I love my Bird Watchers Digest and its companion publication Watching Backyard Birds Newsletter. Editor Bill Thompson III can always be counted on for informative, entertaining articles. Last year about this time, he shared several things that bird enthusiasts (and I am definitely one of those!) can do to attract and protect the birds in their area. They’re all easy to do and very sensible:
- Don’t be too quick to clean up your garden at the end of the season. It may look messy, but birds such as sparrows, towhees, and juncos love to putz around in the dead vegetation, feasting on old seedheads of flowers and plants there.
- Keep your cat indoors. Your regular birds are probably familiar with your cat’s hunting habits, but migrant birds won’t be aware of the danger, and naive young birds making their first flight south will be especially vulnerable.
- Provide some moving water by using a mister or dripper in your birdbath. Birds love this and will flock to your birdbath to bathe or drink. Keep it clean and place it where you can see it too.
- Use something to break up the reflection on large expanses of glass in your windows to prevent birds from flying into the glass. Screen or strips of plastic or foil can work nicely.
- Keep your hummingbird feeders up into the fall and make sure they’re clean and fresh.
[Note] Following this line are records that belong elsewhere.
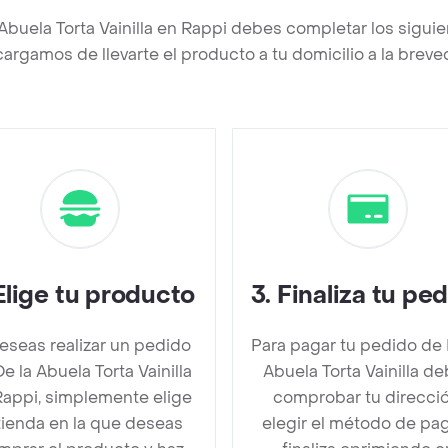
 Abuela Torta Vainilla en Rappi debes completar los sigui
argamos de llevarte el producto a tu domicilio a la brev
Elige tu producto
3
.
Finaliza tu pe
deseas realizar un pedido
Para pagar tu pedido de 
e la Abuela Torta Vainilla
Abuela Torta Vainilla d
Rappi, simplemente elige
comprobar tu direcció
 tienda en la que deseas
elegir el método de pa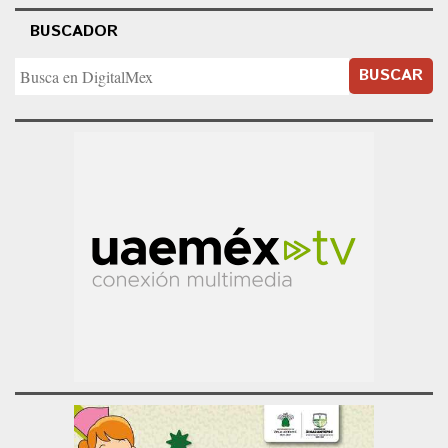
BUSCADOR
BUSCAR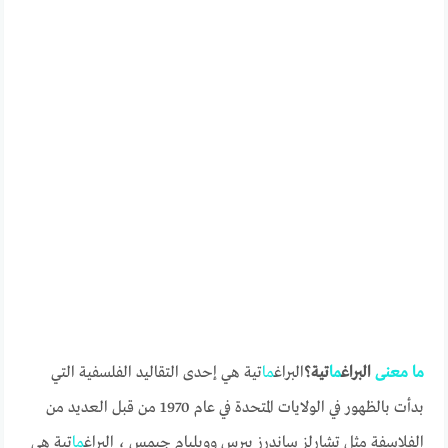
ما
معنى
البراغ
ما
تية؟
البراغ
ما
تية هي إحدى التقاليد الفلسفية التي
بدأت بالظهور في الولايات المتحدة في عام 1970 من قبل العديد من
الفلاسفة مثل تشارلز ساندرز بيرس وويليام جيمس ، البراغ
ما
تية هي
They won’t deter your summer hummers from migrating when it’s the right time, and you might even help late migrants from the north who are passing through.
- Leave your fallen leaves on the ground to hold moisture and attract insects that provide food for birds such as thrushes, catbirds, bluebirds, robins, and blackbirds. “A healthy lawn is a birdy lawn,” says Thompson.
- Clean your nesting boxes. By the end of the summer, they’re caked with all kinds of things, so sweep them out and put in new dried grasses. They might provide a warm respite on a cold winter night for a bluebird, chickadee, or woodpecker.
- Get your feeders ready for winter. They might need cleaning or repairing, and you might need to replace one or add an additional type of feeder. Stock up on supplies before the holiday rush.
- Scatter a mixture of seed, sunflower hearts, and peanut bits under brush piles and shrubbery around his yard. Thompson feels it helps those ground feeders who are unlikely to come to the bird feeders. He admits that squirrels, chipmunks, and mice are also probable beneficiaries, but they, in turn, could attract a red-tailed hawk or kestrel into the area in search of a tasty little mammal to eat.
What else can you think of that might help the birds this fall? Please share in the comments below or join the conversation at my Facebook Page.
Esther Miller
Elizabeth, little things DO mean a lot for birds. I’ve been at my son’s now for six weeks, just a couple miles from where we raised him. There used to be many kinds of songbirds in the area, from meadowlarks out in the fields to hummingbirds and house wrens everywhere. The fields are now all houses, their yards cared for by gardening services. Weeds are sprayed, leaves and grass clippings are all picked up, trees and bushes pruned of any stray branches, and there is nowhere for birds to nest and nothing to eat. I hear crows and mourning doves. That’s about it. And my grandkids ask why I keep the windows open. They don’t see the apples on the backyard tree, they don’t hear even the mourning doves. When did we decide that we are no longer a part of nature???
Elizabeth Cottrell
Oh, Esther, this breaks my heart, and highlights one of the reasons I’m so passionate about trying to help people strengthen their connection with nature. It nurtures our soul, and we need to keep that alive by teaching our children and grandchildren to be more observant and more appreciative of the natural world all around them. Thank you for your poignant comment!
By the way, we miss you here in the Shenandoah Valley!
Esther Miller
Elizabeth, as fall comes on in the valley, I miss my second favorite season there. Spring, for me, is the best. But fall is so beautiful! And I miss Thursday morning breakfasts more than I care to admit.
Keep up the nature connections and I shall add more of those to my blogs.
Elizabeth Cottrell
I’ll look forward to yours too, Esther!